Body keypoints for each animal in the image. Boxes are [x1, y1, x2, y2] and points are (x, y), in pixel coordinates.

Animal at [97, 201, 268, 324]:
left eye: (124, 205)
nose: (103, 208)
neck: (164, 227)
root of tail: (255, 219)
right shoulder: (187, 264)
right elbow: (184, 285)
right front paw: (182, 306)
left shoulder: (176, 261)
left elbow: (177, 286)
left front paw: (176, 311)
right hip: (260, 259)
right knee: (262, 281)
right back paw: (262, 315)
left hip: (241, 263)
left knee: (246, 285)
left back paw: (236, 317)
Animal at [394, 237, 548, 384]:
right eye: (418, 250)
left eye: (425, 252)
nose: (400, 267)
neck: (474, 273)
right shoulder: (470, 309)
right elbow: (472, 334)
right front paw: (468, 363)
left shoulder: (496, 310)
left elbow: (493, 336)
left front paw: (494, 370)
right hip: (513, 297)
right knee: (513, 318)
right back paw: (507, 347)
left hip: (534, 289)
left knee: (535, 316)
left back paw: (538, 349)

++++

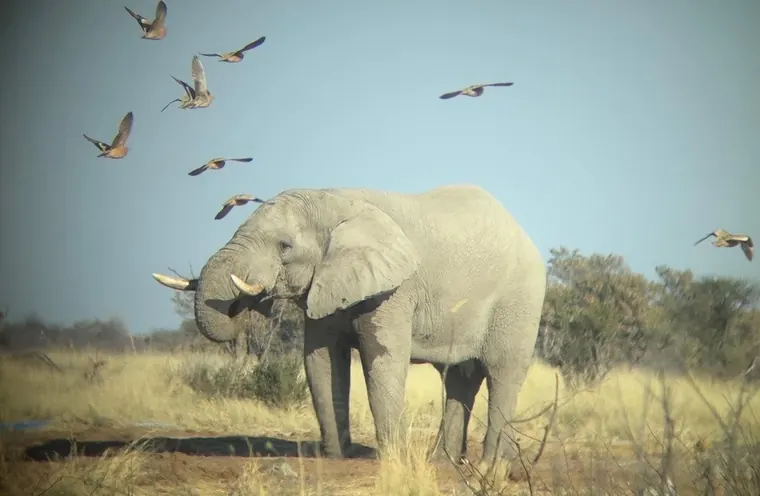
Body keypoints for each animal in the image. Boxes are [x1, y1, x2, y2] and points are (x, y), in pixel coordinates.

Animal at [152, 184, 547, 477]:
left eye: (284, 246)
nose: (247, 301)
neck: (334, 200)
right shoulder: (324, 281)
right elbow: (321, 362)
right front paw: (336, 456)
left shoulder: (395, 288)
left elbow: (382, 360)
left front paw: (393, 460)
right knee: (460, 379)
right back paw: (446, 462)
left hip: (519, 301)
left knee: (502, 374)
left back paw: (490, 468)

++++

* _Directions for this task_
The total alone is wanted: how many lines in the listing above contain "front".

* _Written answer_
6